## [Kutipan Teks]

# # # # #

Arif Adiputro, Koordinator Divisi Perwakilan Parlemen, Indonesian Parliamentary Center, menegaskan bahwa masyarakat sipil membutuhkan wadah informasi arah dan tujuan kebijakan energi baik di parlemen maupun di pemerintahan. IPC bersama rekan-rekan CSO lain telah bersepakat untuk tidak memasukan konsep energi baru seperti gasifikasi batubara, nuklir dan termasuk co-firing dalam proses legislasi RUU EBET. Karena hal tersebut menghambat proses transisi energi yang sebenarnya. Untuk itu kami sering menyuarakan terus menerus agar DPR dan Pemerintah mengeluarkan unsur energi baru di RUU EBET.

Pengurangan emisi dari sektor energi atau transisi energi menuju energi bersih merupakan suatu keharusan yang mendesak bagi Indonesia. Saat ini, arah navigasi yang diambil masih belum jelas, dengan masih bergantung pada penggunaan batubara, cofiring, dan bioenergi yang berkontribusi pada deforestasi. Hal ini memicu kekhawatiran atas ketidakpastian mengenai upaya pengurangan emisi dan dampak negatif terhadap lingkungan.

Penggunaan energi fosil, terutama batu bara, menghasilkan emisi gas rumah kaca yang tinggi dan berkontribusi pada perubahan iklim. Deforestasi akibat bioenergi juga menjadi masalah serius. Pemerintah terlihat ragu-ragu dalam meninggalkan energi fosil. Rencana revisi target bauran energi terbarukan dan penggunaan batubara dan co-firing menunjukkan bahwa pemerintah belum sepenuhnya berkomitmen pada transisi energi.

# # # # #

## [Data Tersimpan]
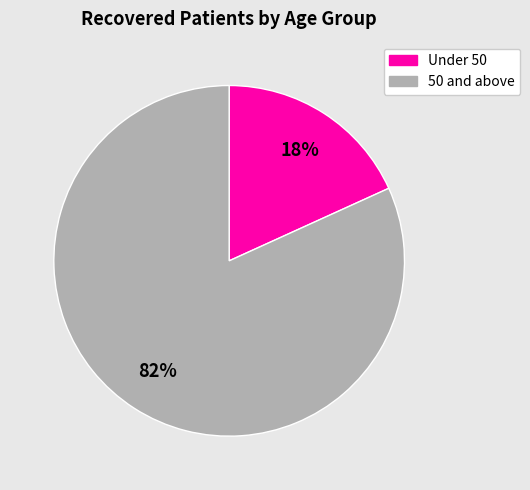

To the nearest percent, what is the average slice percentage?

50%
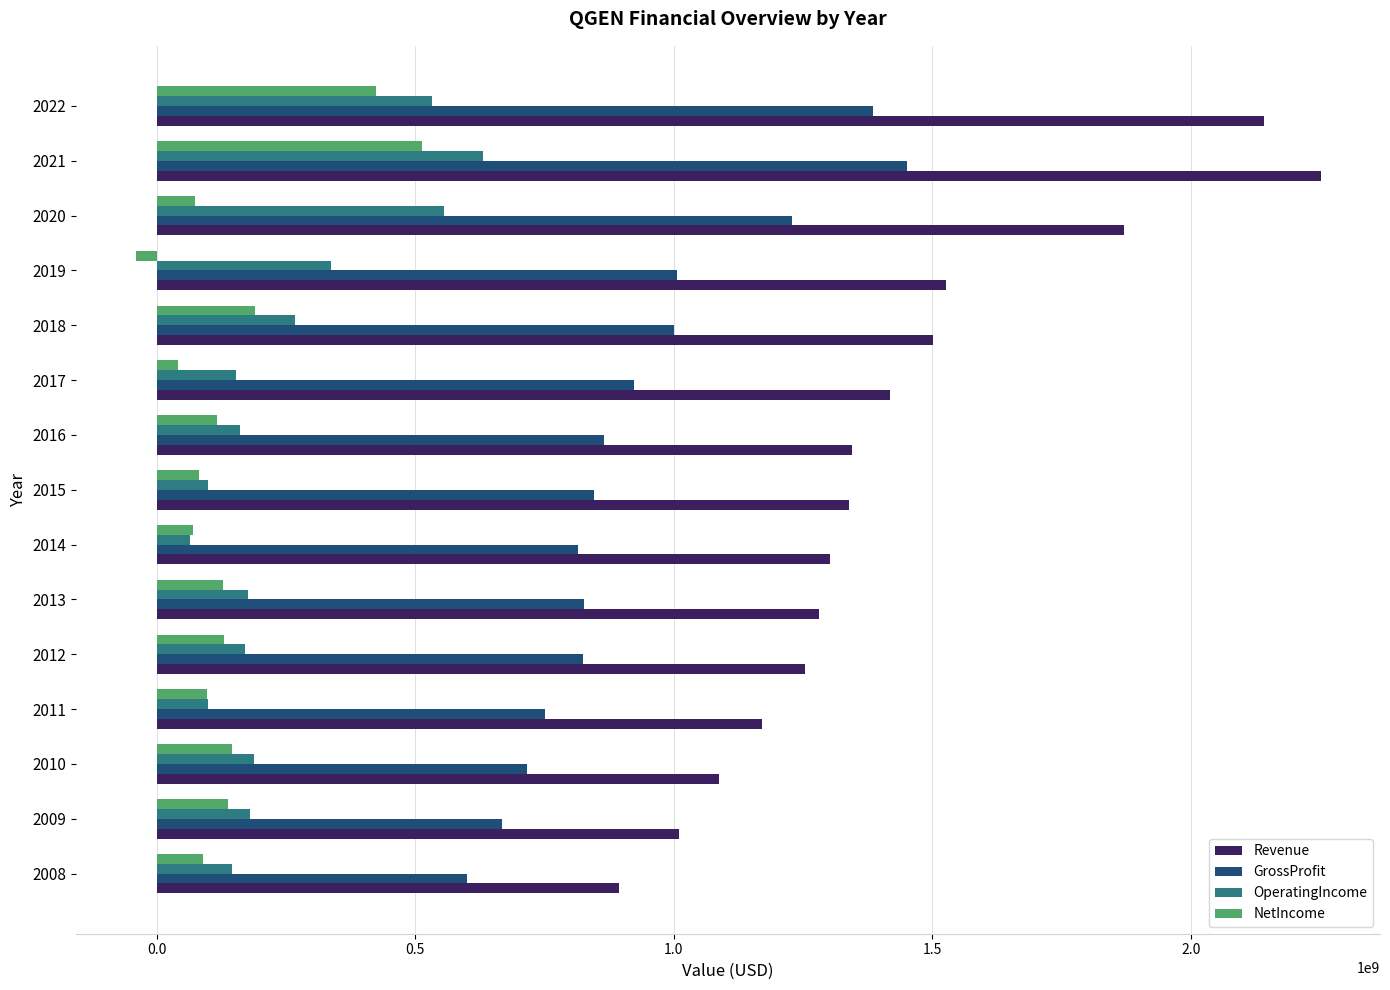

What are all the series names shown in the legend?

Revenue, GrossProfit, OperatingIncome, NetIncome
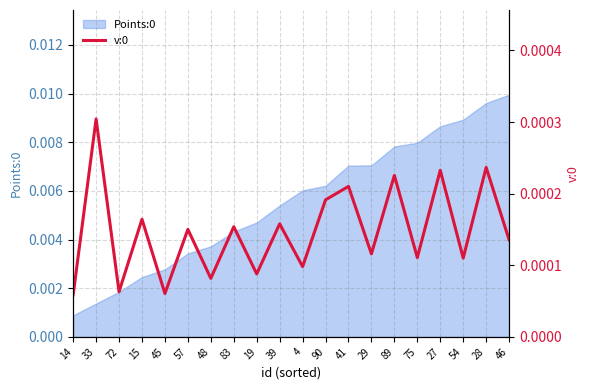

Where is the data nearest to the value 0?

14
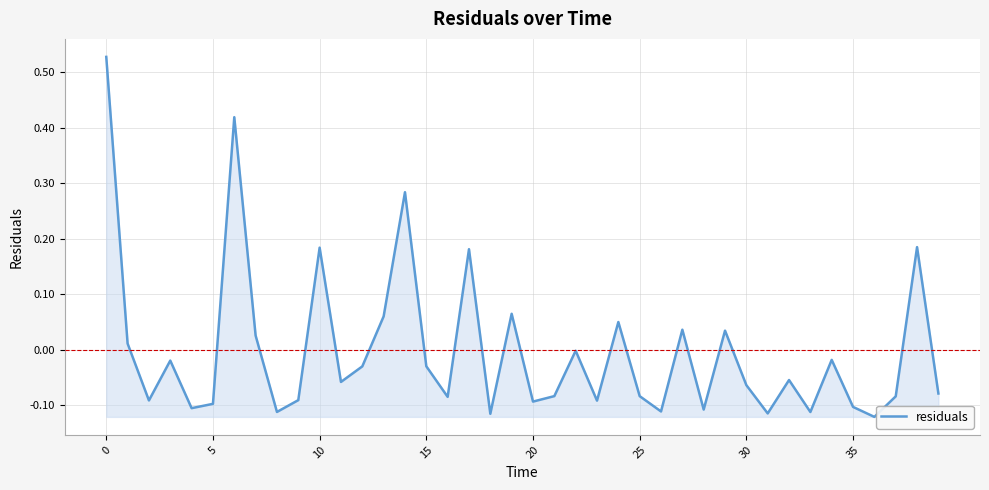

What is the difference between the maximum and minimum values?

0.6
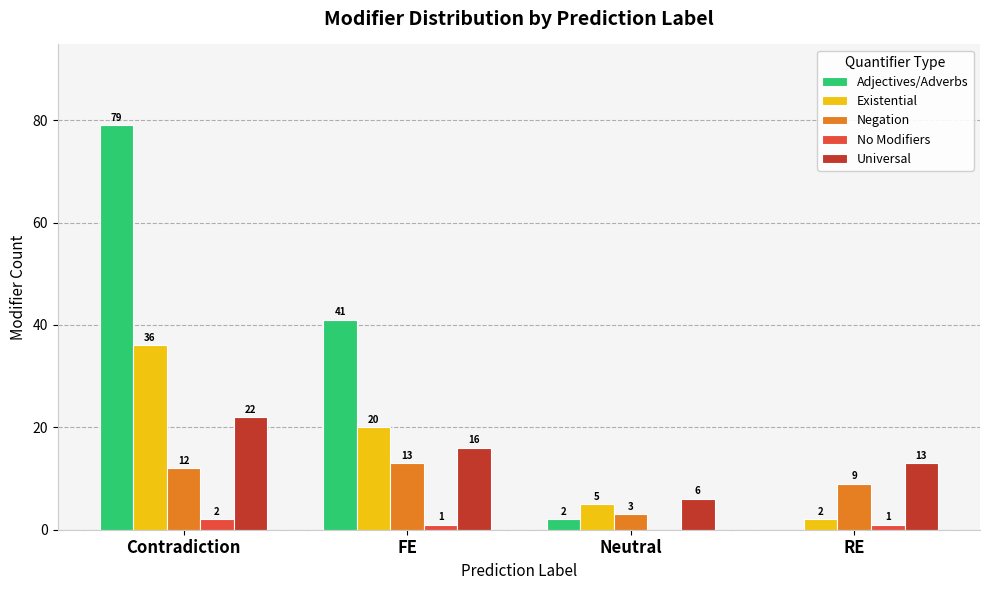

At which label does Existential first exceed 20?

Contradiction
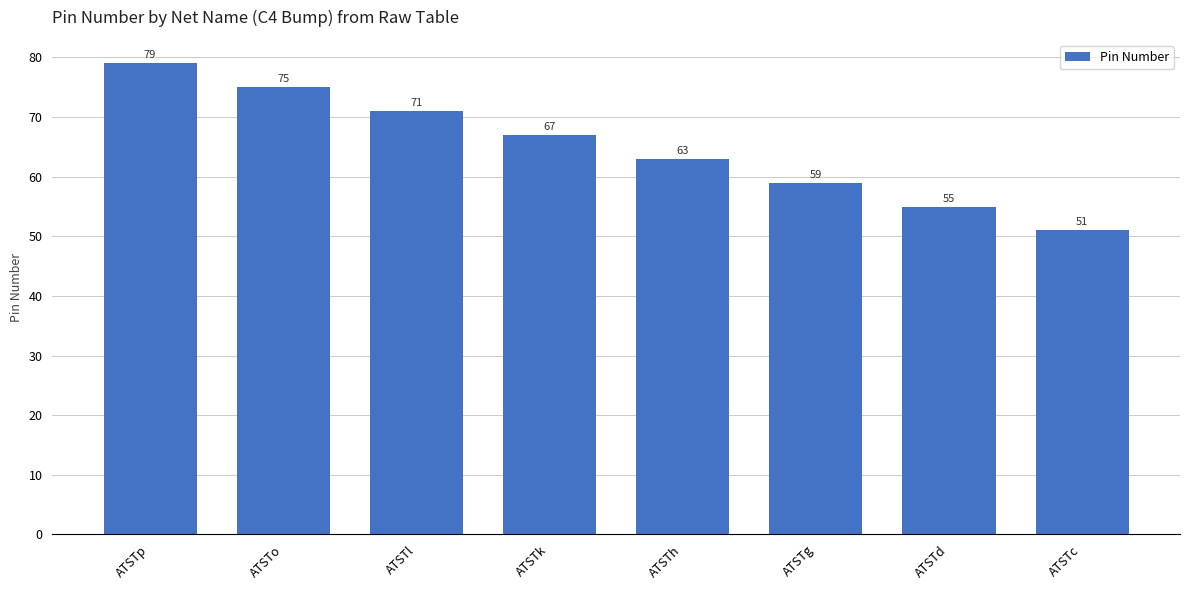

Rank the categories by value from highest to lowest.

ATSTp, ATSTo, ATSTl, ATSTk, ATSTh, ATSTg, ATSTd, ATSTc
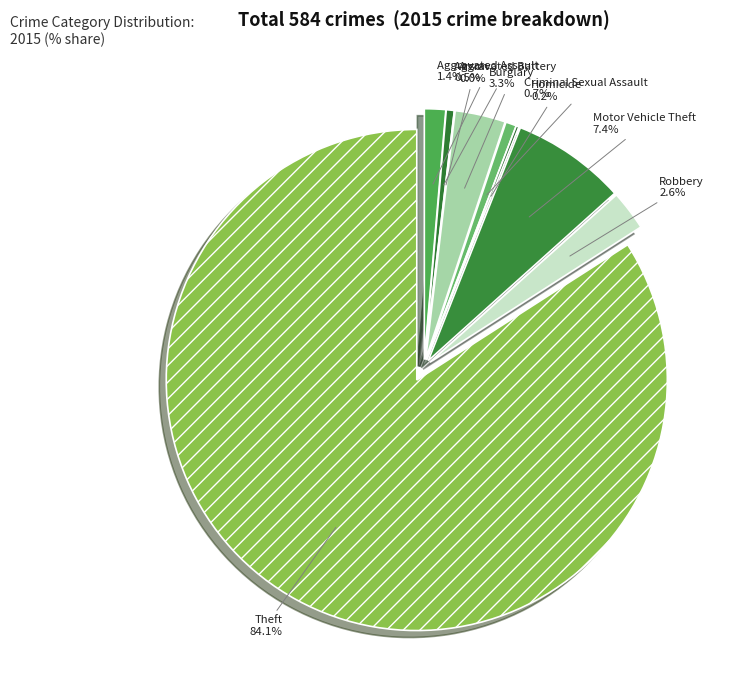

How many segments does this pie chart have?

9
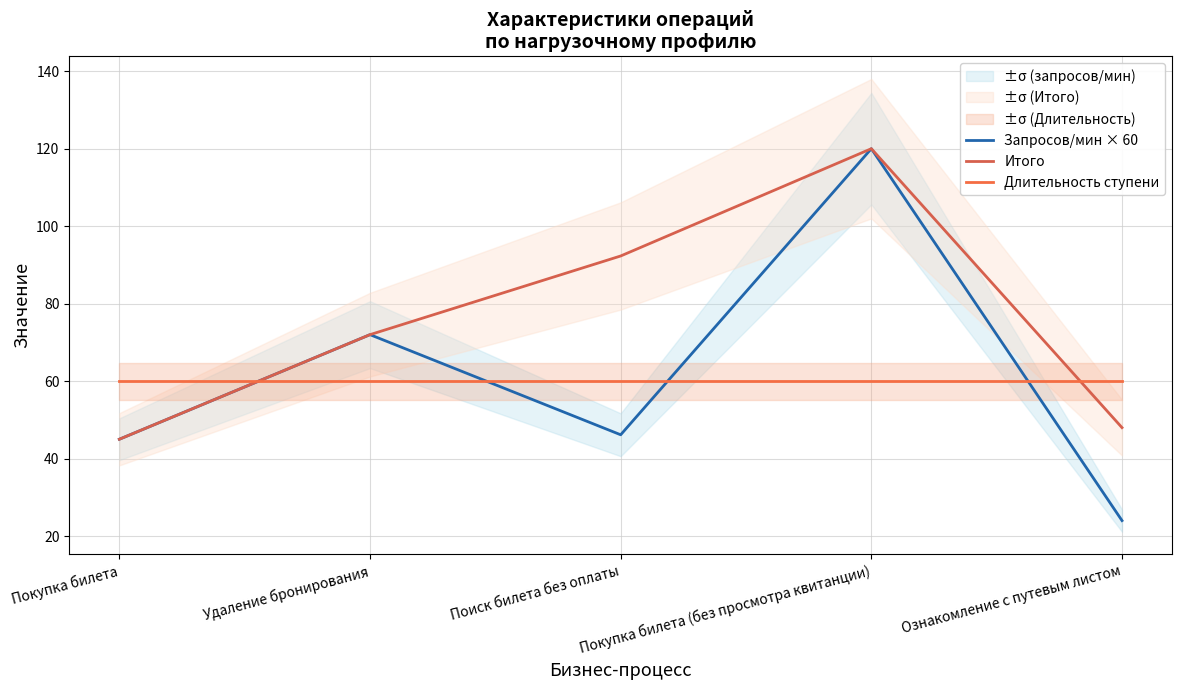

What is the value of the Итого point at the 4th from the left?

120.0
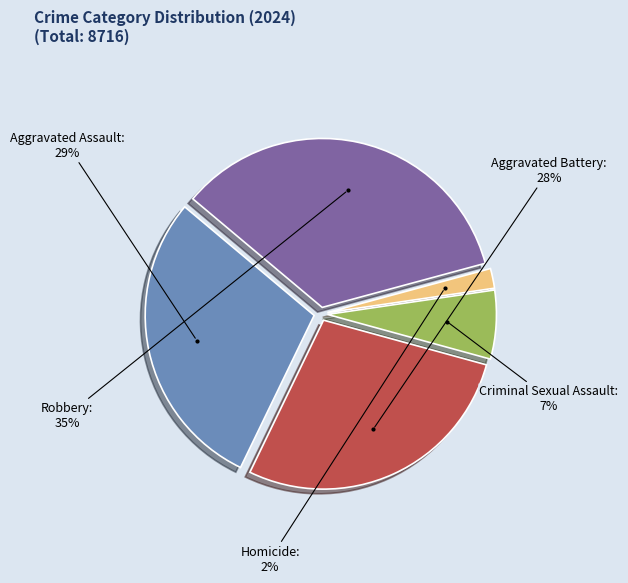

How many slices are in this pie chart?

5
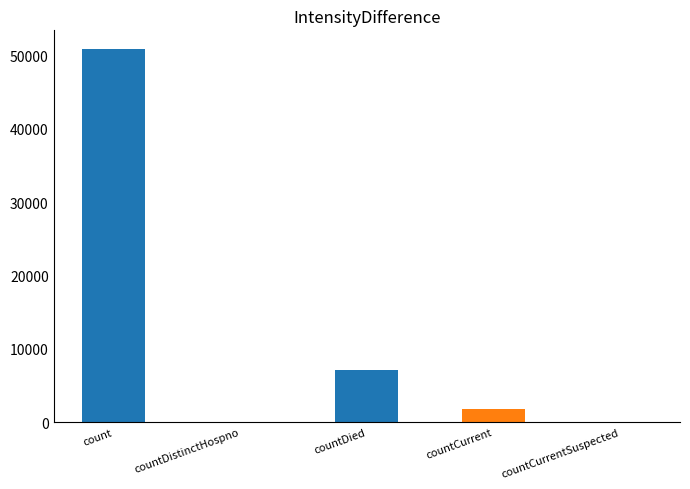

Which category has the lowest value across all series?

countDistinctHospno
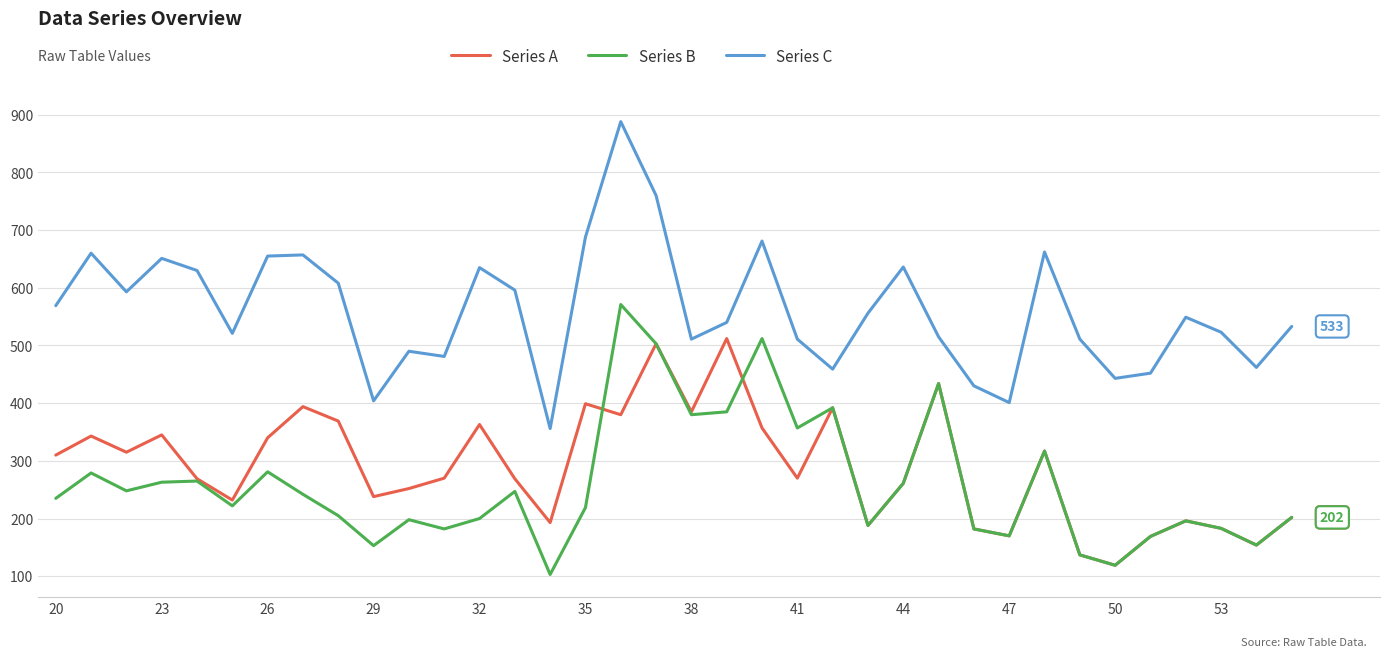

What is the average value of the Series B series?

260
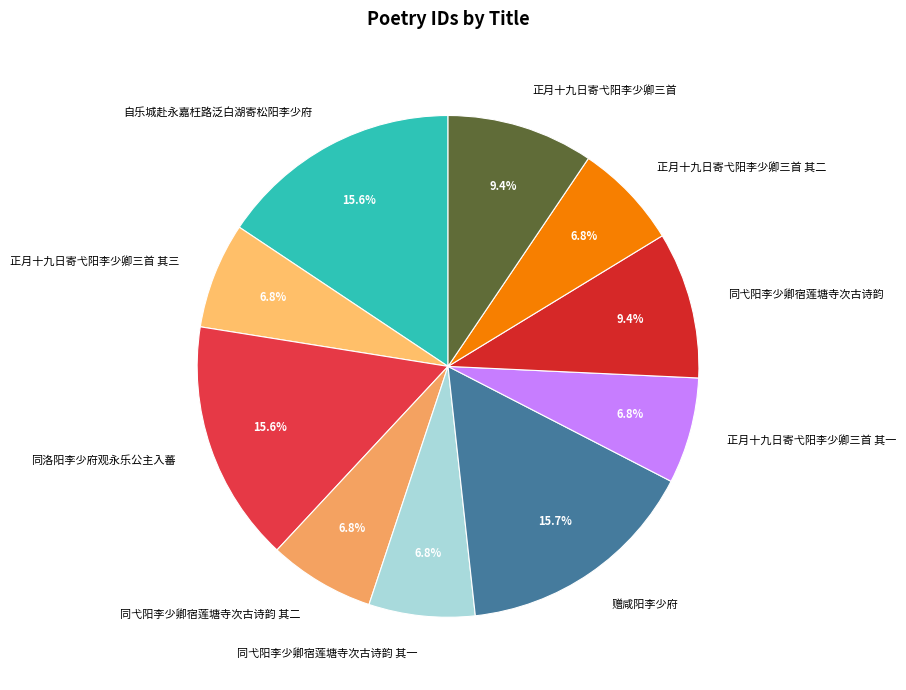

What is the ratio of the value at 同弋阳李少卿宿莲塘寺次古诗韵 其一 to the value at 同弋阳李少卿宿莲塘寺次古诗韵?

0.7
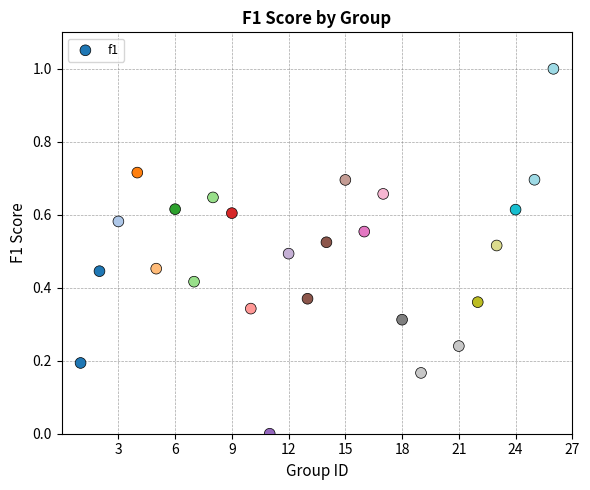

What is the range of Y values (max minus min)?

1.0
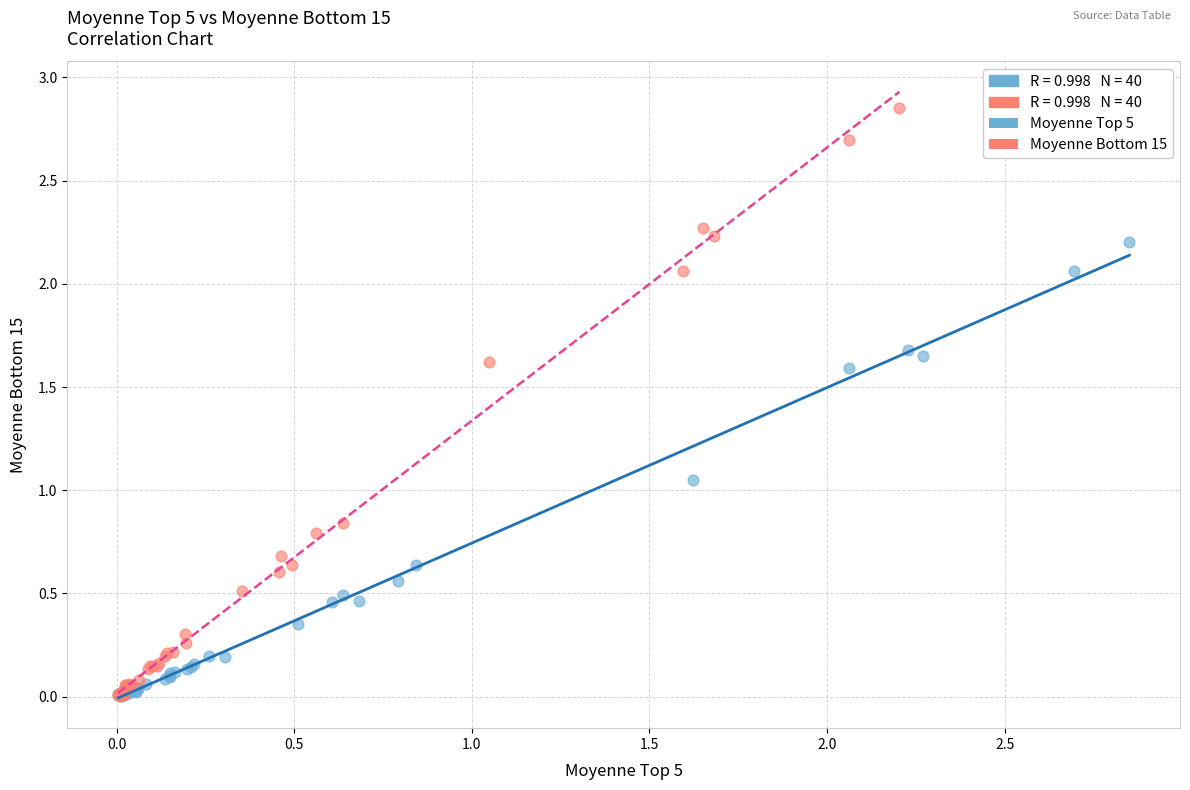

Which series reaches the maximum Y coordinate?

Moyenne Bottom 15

# # # # #

## [Latihan]
Tulis ulang bagian teks tentang transisi energi dari "Pengurangan emisi dari" sampai "negatif terhadap lingkungan.", dan ganti "deforestasi" dengan "penggundulan hutan".

## [Jawaban Latihan]
Pengurangan emisi dari sektor energi atau transisi energi menuju energi bersih merupakan suatu keharusan yang mendesak bagi Indonesia. Saat ini, arah navigasi yang diambil masih belum jelas, dengan masih bergantung pada penggunaan batubara, cofiring, dan bioenergi yang berkontribusi pada penggundulan hutan. Hal ini memicu kekhawatiran atas ketidakpastian mengenai upaya pengurangan emisi dan dampak negatif terhadap lingkungan.